Data entries
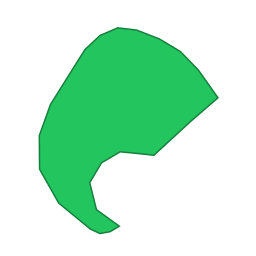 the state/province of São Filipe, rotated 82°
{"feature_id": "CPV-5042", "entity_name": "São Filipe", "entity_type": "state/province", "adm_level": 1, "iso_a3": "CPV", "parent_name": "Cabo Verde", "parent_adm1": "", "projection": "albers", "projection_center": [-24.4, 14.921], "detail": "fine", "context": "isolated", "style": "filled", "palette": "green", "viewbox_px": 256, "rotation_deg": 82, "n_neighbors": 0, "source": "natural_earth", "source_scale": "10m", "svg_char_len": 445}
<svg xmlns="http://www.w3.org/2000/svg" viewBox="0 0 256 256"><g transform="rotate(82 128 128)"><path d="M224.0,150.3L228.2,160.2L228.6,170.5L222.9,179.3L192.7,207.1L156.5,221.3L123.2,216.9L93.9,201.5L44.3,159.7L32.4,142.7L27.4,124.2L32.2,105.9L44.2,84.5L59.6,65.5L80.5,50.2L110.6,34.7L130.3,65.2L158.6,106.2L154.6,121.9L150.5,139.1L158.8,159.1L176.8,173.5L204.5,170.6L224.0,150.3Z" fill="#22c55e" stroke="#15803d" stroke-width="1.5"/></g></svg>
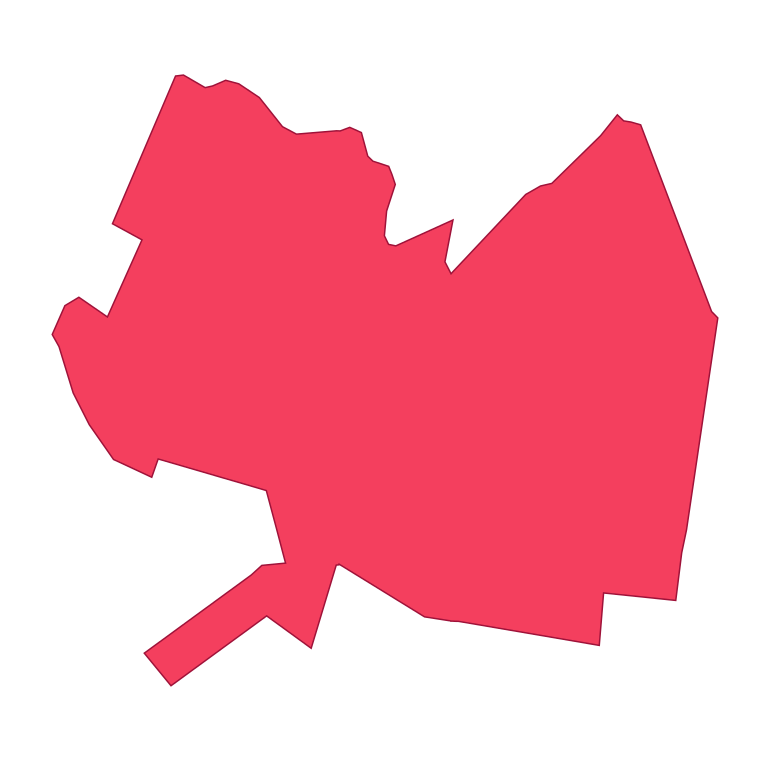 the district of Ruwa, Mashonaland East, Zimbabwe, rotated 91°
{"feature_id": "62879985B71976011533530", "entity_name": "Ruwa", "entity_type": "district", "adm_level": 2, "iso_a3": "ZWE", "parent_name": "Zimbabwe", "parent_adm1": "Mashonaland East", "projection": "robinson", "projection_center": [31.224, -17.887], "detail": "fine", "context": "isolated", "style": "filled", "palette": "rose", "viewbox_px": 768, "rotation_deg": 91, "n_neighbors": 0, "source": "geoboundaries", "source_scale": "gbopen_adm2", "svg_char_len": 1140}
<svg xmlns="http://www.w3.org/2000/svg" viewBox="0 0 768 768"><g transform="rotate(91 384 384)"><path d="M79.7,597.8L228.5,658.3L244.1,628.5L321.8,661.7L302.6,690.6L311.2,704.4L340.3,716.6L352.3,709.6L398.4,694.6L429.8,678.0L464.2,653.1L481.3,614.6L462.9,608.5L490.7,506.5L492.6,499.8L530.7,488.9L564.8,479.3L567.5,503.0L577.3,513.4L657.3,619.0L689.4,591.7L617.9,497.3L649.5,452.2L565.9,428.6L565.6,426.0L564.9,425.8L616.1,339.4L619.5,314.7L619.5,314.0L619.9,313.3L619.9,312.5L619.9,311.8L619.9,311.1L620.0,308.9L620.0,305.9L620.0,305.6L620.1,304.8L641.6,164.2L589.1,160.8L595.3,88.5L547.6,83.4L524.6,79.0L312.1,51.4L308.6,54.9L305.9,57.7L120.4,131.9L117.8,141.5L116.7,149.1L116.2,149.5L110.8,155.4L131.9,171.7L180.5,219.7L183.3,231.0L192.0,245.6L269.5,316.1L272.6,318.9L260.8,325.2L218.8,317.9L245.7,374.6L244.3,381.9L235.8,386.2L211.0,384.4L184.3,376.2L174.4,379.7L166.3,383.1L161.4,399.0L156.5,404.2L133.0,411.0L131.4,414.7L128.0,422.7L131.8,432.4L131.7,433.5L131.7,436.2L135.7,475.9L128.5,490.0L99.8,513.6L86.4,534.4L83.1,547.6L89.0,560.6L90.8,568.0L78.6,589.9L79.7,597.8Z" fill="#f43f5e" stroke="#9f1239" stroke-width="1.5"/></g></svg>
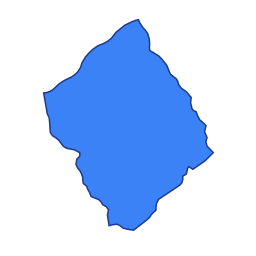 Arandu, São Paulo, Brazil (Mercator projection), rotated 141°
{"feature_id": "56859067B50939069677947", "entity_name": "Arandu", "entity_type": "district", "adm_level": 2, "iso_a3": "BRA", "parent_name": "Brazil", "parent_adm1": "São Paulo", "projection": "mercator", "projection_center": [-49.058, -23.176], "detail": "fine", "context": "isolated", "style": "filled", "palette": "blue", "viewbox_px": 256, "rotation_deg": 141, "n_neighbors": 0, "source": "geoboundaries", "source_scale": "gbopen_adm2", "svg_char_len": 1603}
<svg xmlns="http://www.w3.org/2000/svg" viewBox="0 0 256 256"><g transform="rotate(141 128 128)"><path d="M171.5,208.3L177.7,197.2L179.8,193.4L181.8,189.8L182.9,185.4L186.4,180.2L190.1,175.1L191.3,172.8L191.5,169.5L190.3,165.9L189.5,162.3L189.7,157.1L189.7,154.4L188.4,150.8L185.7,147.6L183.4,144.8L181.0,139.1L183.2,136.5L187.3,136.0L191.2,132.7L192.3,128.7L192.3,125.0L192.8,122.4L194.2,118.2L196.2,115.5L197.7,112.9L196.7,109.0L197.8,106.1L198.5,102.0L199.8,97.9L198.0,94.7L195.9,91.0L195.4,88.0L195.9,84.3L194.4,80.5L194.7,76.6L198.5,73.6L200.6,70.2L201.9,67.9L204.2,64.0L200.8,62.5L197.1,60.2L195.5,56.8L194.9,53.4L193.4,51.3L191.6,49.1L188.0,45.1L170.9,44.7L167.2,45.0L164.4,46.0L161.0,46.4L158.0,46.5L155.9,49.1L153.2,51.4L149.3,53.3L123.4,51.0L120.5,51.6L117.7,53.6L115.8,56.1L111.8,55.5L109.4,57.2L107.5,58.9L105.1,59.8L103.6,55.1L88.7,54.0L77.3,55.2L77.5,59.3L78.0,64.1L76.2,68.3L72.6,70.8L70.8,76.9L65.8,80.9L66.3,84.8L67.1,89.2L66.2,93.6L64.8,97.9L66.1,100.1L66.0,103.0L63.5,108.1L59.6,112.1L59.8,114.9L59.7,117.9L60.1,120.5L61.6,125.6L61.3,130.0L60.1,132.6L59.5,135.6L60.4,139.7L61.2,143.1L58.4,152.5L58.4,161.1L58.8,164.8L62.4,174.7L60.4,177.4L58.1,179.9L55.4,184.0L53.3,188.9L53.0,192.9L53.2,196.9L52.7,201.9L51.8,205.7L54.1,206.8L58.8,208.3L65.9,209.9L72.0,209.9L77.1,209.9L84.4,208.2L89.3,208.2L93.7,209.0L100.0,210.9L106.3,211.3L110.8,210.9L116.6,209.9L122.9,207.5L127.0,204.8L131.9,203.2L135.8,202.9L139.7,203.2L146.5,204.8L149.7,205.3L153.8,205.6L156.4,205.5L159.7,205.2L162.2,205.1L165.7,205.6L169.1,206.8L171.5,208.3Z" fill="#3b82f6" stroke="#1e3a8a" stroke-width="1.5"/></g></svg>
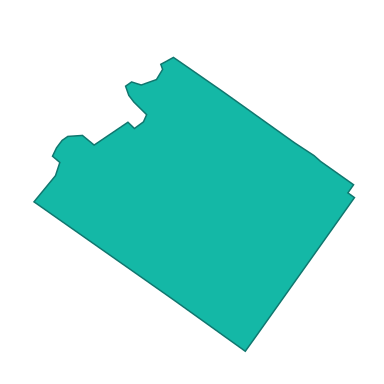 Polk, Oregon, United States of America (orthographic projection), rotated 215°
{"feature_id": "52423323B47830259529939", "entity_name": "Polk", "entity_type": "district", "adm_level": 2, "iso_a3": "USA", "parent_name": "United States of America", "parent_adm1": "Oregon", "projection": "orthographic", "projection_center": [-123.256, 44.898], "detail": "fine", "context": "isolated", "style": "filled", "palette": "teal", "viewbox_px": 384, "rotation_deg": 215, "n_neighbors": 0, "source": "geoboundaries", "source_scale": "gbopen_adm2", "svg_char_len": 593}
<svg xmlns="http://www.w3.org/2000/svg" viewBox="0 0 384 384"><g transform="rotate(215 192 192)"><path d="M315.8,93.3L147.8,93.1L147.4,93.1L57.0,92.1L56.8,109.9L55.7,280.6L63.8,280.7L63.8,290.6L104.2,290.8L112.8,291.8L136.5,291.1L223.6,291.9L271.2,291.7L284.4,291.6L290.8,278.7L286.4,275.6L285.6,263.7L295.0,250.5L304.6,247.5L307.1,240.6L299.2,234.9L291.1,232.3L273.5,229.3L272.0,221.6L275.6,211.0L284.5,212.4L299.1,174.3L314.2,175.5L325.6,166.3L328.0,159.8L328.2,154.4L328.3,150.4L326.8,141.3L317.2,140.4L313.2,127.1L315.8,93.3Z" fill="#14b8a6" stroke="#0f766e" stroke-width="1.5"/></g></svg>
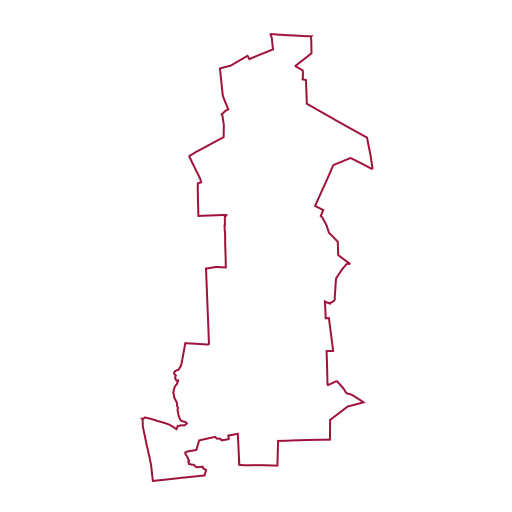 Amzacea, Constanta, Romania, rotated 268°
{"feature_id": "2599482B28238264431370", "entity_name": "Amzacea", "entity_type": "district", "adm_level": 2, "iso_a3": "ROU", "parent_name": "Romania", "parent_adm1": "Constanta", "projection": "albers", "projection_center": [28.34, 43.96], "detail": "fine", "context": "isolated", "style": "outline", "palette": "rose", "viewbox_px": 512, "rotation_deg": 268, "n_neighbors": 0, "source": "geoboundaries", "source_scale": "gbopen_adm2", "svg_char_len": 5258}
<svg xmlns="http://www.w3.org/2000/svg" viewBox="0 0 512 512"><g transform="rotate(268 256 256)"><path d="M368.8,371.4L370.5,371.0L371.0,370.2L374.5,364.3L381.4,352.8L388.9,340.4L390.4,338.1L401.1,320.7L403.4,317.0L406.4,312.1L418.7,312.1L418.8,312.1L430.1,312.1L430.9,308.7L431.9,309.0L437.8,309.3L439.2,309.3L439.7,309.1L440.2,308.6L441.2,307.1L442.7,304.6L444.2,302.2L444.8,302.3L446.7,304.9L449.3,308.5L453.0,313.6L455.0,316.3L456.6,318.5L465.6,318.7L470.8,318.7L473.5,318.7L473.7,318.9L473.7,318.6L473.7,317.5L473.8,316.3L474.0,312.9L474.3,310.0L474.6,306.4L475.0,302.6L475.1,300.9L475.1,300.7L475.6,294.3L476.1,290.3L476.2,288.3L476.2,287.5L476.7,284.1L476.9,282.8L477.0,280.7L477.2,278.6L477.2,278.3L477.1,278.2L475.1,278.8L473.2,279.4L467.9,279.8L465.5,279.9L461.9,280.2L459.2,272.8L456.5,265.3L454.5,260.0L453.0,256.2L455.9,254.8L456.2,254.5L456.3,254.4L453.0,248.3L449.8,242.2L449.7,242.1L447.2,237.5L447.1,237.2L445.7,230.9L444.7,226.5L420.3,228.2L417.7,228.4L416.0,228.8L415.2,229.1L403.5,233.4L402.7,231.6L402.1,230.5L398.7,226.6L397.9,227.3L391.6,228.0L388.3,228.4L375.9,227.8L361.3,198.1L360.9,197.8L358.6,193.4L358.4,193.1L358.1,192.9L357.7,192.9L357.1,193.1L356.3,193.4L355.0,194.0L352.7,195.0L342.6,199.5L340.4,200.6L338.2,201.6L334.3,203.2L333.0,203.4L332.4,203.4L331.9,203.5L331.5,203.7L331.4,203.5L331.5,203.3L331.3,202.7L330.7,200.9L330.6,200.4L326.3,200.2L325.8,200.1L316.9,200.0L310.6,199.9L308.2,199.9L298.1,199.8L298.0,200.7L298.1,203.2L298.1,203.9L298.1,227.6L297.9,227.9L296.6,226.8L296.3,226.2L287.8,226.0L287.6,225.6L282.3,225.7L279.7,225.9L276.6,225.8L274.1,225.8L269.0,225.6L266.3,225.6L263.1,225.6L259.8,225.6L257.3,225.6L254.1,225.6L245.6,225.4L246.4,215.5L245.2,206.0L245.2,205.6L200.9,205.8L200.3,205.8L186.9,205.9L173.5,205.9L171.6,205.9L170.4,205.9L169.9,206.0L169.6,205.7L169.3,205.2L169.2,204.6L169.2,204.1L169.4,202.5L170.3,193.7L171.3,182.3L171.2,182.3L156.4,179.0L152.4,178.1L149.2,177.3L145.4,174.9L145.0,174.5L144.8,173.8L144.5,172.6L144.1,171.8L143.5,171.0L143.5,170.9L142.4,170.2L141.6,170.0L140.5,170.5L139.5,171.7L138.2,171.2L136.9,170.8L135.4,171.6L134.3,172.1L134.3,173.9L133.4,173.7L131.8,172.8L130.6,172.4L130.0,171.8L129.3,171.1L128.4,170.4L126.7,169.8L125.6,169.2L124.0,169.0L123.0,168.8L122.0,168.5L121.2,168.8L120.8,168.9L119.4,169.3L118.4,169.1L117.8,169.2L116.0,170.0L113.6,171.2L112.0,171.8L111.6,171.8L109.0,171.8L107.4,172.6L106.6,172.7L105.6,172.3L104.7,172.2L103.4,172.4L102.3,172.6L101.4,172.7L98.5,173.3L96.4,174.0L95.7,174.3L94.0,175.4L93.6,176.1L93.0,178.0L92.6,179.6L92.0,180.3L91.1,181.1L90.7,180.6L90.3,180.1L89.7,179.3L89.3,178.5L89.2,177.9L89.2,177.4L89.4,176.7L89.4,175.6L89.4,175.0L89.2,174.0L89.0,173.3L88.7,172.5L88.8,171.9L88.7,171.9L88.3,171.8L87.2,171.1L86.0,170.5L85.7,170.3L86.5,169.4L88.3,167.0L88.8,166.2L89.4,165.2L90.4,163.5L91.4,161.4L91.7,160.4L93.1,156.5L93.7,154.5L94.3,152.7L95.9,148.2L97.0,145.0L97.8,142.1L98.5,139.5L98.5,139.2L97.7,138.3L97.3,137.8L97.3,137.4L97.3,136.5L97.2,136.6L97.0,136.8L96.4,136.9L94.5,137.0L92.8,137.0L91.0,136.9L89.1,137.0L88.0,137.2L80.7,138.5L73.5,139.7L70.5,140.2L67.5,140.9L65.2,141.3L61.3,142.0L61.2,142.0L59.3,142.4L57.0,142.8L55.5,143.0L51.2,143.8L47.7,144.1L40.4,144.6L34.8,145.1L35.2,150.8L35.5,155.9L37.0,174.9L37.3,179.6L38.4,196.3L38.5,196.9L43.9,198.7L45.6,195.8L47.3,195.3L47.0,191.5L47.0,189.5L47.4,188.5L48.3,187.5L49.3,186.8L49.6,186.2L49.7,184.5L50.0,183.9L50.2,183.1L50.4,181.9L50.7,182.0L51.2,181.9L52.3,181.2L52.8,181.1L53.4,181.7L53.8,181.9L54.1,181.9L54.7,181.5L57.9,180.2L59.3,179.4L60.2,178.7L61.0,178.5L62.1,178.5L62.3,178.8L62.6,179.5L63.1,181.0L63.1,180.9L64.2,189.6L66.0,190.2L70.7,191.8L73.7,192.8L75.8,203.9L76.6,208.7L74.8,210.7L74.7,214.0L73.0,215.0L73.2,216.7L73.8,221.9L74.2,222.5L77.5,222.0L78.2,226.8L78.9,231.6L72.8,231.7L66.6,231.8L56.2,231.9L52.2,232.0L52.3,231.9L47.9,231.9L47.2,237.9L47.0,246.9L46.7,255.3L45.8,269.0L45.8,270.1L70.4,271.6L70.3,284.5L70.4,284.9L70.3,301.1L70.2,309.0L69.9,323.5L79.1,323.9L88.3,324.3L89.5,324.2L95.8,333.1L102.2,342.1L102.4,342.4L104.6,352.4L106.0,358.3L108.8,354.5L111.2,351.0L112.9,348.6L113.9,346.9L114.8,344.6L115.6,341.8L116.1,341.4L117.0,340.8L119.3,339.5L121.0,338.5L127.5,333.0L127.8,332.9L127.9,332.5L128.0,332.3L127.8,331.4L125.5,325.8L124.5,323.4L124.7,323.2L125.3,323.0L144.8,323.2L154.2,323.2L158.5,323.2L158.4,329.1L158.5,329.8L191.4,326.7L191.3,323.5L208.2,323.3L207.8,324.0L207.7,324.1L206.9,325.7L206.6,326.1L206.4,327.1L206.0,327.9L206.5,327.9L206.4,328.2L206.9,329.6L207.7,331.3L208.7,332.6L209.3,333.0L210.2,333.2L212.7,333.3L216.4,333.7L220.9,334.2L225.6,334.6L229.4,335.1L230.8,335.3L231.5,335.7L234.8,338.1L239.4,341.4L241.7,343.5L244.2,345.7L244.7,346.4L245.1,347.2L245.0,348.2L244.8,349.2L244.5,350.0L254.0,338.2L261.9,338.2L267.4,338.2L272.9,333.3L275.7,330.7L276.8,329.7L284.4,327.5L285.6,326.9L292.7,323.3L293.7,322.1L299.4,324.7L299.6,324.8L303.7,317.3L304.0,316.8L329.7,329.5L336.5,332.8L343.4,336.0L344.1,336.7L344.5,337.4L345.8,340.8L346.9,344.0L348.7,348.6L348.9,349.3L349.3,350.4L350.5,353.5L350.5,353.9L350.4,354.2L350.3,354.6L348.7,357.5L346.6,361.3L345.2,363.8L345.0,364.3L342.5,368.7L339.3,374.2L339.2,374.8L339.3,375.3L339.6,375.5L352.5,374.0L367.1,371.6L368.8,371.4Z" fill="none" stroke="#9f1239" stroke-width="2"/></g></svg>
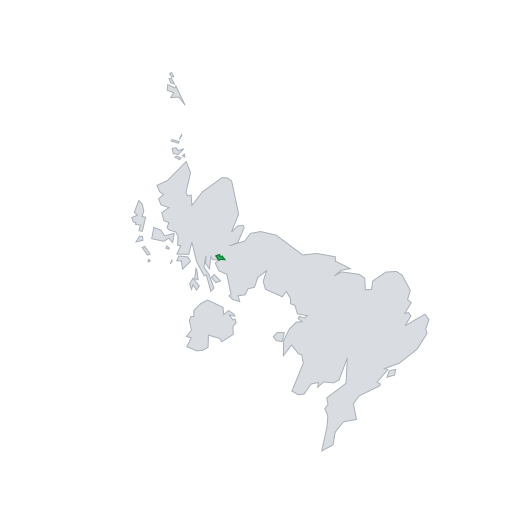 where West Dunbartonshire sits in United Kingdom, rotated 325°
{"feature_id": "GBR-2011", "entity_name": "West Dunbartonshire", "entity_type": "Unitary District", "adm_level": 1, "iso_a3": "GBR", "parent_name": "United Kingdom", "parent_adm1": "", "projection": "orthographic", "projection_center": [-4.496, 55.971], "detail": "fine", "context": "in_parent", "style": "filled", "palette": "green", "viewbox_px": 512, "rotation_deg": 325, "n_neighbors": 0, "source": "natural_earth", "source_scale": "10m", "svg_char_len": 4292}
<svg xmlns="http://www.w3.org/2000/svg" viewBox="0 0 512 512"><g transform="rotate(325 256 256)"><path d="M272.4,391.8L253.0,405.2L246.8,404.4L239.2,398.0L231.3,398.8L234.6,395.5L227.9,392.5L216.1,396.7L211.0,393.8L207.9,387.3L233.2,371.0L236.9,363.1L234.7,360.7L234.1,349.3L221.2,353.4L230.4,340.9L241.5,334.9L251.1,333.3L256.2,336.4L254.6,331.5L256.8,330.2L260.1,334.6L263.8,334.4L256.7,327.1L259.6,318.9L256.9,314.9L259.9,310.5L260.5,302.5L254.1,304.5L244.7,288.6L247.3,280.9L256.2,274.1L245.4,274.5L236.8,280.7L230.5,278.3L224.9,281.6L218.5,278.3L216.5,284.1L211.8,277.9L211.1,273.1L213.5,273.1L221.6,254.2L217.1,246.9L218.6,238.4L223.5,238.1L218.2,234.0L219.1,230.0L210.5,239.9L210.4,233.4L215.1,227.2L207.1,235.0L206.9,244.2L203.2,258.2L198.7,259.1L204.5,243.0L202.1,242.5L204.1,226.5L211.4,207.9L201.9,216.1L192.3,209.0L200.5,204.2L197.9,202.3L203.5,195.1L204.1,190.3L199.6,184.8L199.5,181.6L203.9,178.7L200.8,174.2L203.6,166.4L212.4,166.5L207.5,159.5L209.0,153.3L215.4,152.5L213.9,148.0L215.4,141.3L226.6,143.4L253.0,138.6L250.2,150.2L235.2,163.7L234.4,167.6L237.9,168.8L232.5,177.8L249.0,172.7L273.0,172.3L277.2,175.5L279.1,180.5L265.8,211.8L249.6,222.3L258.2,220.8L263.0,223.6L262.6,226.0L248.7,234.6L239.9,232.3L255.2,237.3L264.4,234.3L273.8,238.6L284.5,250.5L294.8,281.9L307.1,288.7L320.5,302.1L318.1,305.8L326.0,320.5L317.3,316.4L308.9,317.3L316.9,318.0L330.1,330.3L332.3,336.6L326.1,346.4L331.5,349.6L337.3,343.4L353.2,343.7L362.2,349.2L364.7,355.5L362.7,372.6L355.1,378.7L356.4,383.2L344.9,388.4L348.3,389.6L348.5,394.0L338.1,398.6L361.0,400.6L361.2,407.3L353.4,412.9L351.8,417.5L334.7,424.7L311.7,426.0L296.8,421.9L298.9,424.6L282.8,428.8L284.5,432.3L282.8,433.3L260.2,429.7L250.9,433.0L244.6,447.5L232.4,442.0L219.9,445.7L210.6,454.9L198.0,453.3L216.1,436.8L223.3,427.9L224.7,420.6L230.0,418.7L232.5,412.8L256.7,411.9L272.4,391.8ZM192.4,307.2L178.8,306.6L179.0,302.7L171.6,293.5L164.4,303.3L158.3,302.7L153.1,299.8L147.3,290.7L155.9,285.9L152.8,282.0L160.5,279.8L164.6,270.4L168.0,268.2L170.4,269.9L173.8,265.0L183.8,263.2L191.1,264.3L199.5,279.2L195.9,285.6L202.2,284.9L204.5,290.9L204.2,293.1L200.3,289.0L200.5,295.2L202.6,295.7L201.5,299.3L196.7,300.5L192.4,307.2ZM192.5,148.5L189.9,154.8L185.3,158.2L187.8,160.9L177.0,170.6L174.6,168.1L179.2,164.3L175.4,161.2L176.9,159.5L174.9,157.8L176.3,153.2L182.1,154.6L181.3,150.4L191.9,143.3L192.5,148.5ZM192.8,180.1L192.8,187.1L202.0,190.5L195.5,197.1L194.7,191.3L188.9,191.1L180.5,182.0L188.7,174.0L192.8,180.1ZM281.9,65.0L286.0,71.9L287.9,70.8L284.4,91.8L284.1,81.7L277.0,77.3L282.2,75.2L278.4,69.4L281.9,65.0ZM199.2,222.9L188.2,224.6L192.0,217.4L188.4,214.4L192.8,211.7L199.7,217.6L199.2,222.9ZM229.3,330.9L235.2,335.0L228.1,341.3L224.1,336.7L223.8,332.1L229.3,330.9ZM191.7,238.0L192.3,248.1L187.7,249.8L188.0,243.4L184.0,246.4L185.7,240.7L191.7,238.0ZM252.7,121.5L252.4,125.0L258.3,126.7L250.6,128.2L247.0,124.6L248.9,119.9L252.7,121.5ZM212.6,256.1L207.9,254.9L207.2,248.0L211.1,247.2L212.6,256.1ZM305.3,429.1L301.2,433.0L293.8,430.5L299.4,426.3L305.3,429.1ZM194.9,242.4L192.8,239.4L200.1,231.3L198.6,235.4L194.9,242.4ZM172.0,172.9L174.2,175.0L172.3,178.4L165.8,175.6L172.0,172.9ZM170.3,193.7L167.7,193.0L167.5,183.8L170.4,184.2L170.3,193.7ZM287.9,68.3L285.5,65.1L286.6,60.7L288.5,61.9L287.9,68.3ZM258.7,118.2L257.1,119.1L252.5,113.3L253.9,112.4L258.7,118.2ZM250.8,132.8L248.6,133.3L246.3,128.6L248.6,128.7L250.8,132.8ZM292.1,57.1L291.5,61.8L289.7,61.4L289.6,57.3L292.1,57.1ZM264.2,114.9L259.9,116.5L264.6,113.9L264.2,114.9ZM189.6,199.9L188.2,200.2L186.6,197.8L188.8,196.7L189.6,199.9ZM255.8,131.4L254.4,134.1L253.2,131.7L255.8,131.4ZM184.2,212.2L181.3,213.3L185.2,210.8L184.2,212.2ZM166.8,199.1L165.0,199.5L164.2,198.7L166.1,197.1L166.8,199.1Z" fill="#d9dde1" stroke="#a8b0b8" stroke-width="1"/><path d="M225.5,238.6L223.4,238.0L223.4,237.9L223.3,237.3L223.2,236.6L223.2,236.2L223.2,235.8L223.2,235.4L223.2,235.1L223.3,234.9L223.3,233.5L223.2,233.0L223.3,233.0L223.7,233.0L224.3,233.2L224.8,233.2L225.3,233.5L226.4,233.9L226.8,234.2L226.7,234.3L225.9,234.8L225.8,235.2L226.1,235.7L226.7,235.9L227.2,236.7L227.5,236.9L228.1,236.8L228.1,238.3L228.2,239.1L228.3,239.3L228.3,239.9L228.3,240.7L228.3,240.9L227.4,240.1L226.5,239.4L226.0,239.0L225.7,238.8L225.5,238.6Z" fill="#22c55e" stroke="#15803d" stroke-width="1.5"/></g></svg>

What to produce
Can you print the material starting at its first line and stopping after the line that contains "the district of", with the pictures left out of your answer?

Solution for this exercise
 the state/province of São Filipe, rotated 82°
{"feature_id": "CPV-5042", "entity_name": "São Filipe", "entity_type": "state/province", "adm_level": 1, "iso_a3": "CPV", "parent_name": "Cabo Verde", "parent_adm1": "", "projection": "albers", "projection_center": [-24.4, 14.921], "detail": "fine", "context": "isolated", "style": "filled", "palette": "green", "viewbox_px": 256, "rotation_deg": 82, "n_neighbors": 0, "source": "natural_earth", "source_scale": "10m", "svg_char_len": 445}
<svg xmlns="http://www.w3.org/2000/svg" viewBox="0 0 256 256"><g transform="rotate(82 128 128)"><path d="M224.0,150.3L228.2,160.2L228.6,170.5L222.9,179.3L192.7,207.1L156.5,221.3L123.2,216.9L93.9,201.5L44.3,159.7L32.4,142.7L27.4,124.2L32.2,105.9L44.2,84.5L59.6,65.5L80.5,50.2L110.6,34.7L130.3,65.2L158.6,106.2L154.6,121.9L150.5,139.1L158.8,159.1L176.8,173.5L204.5,170.6L224.0,150.3Z" fill="#22c55e" stroke="#15803d" stroke-width="1.5"/></g></svg>
 the district of Ruwa, Mashonaland East, Zimbabwe, rotated 91°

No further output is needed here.